RBI Penalty Report – 5th December 2025 | Jammu and Kashmir Bank Limited

Executive Summary: The Reserve Bank of India has imposed a monetary penalty on Jammu and Kashmir Bank Limited for contraventions related to Grievance Redressal (Internal Ombudsman), Customer Service, DEA Fund transfers, and KYC norms (V-CIP).

Penalty Amount ₹99.30 Lakh
Bank Entity J&K Bank Ltd.
Statutory Basis Sec 47A(1)(c) / Sec 46(4)(i) BR Act
Inspection Date March 31, 2024

Detailed Violation Analysis & Preventive Controls

Area of Non-Compliance Root Cause Analysis (RCA) Preventive Controls (Remediation)
1. Internal Ombudsman (IO) Mechanism
Failure to escalate partly/wholly rejected complaints to the Internal Ombudsman.
Process Gap
Lack of automated triggers in the CRM/Grievance module to auto-forward rejected cases. Reliance on manual discretion by complaint handlers to mark cases for IO review.
System Control
Implement “Auto-Escalation Logic” in the CRM. If a complaint status is changed to “Rejected” or “Partially Accepted,” the system must mandatory lock closure until IO review is completed.
2. Customer Service Communications
Failure to send final letters with Banking Ombudsman (BO) details.
Template/Training
Use of outdated closure templates or manual email drafting that omits the mandatory “Escalation Matrix” clause regarding the RBI Ombudsman.
Standardization
Hard-code the BO escalation clause into the system-generated final response letter (FRL). Disable free-text editing for the regulatory footer in closure emails.
3. Depositor Education and Awareness (DEA) Fund
Failure to transfer eligible unclaimed amounts within the stipulated period.
Data Logic
Inaccurate logic in identifying “Inoperative > 10 Years” accounts, or manual delays in generating the challan/file for RBI transfer during the narrow monthly window.
Automation
Automate the identification script to run on the T-1 day of the transfer window. Implement a “Maker-Checker” alert if the DEA transfer batch is not authorized by the cut-off date.
4. Video KYC (V-CIP)
Lack of face matching technology & failure to verify economic profile.
Vendor/Tech Deficiency
Adoption of a V-CIP solution that lacked AI-based “Face Match” (Confidence Score) against OVD. Inadequate User Acceptance Testing (UAT) against RBI Master Direction requirements.
Technology Upgrade
1. Deploy AI Face Match with a minimum confidence score threshold (e.g., 80%).
2. Make “Economic Profile” fields mandatory in the V-CIP journey, requiring customer verbal confirmation recorded on video.

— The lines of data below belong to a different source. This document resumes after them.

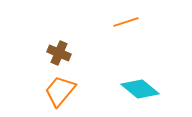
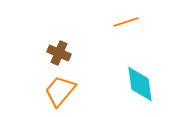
cyan diamond: moved 5 px up; rotated 42 degrees clockwise
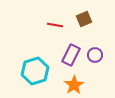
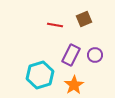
cyan hexagon: moved 5 px right, 4 px down
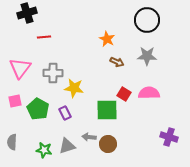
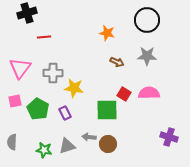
orange star: moved 6 px up; rotated 14 degrees counterclockwise
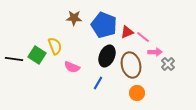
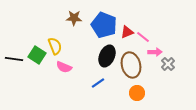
pink semicircle: moved 8 px left
blue line: rotated 24 degrees clockwise
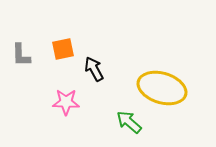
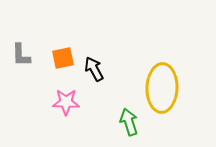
orange square: moved 9 px down
yellow ellipse: rotated 75 degrees clockwise
green arrow: rotated 32 degrees clockwise
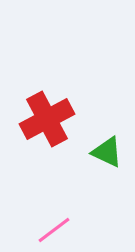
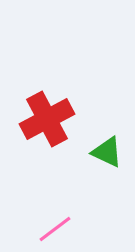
pink line: moved 1 px right, 1 px up
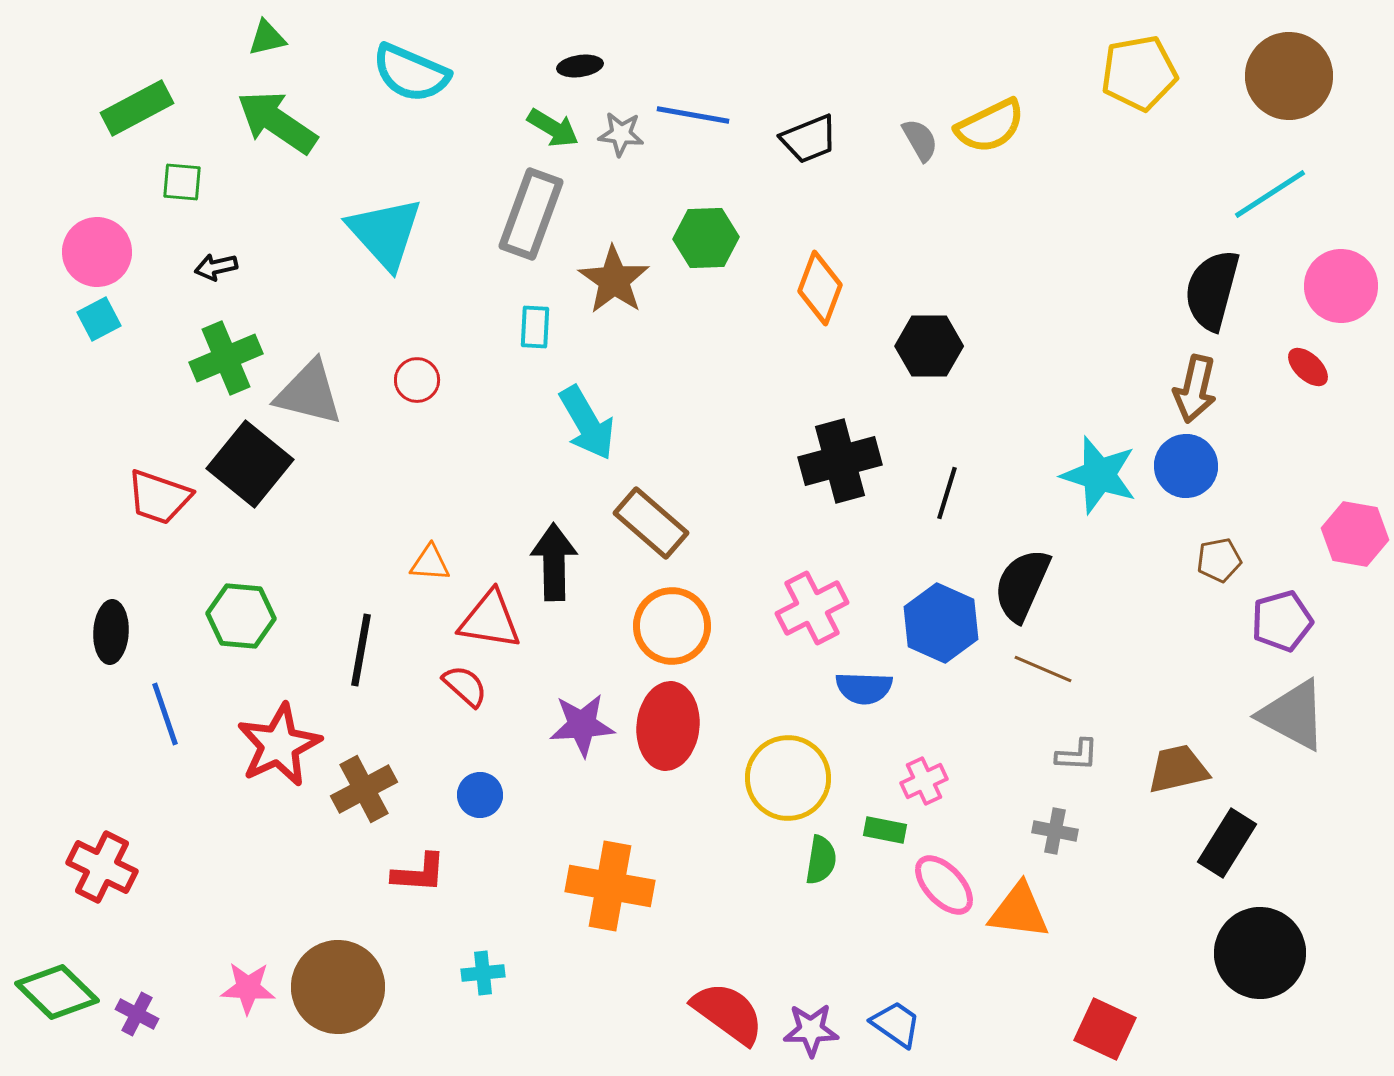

Lessons Learnt & Strategic Takeaways

  • Automate Regulatory Interlocks: Reliance on manual staff compliance for high-volume activities (like complaint letters or DEA transfers) is a high-risk strategy. Systems must enforce compliance (e.g., preventing complaint closure without IO review).
  • Vendor Compliance is Bank Compliance: When outsourcing technology like Video KYC, the bank remains liable. Robust “Tech Audits” of vendor solutions against specific RBI Master Directions are critical before go-live.
  • Consumer Protection is Paramount: The penalty highlights RBI’s zero-tolerance for suppressing customer grievance channels (IO/BO mechanism). Transparency in rejection letters is a non-negotiable right.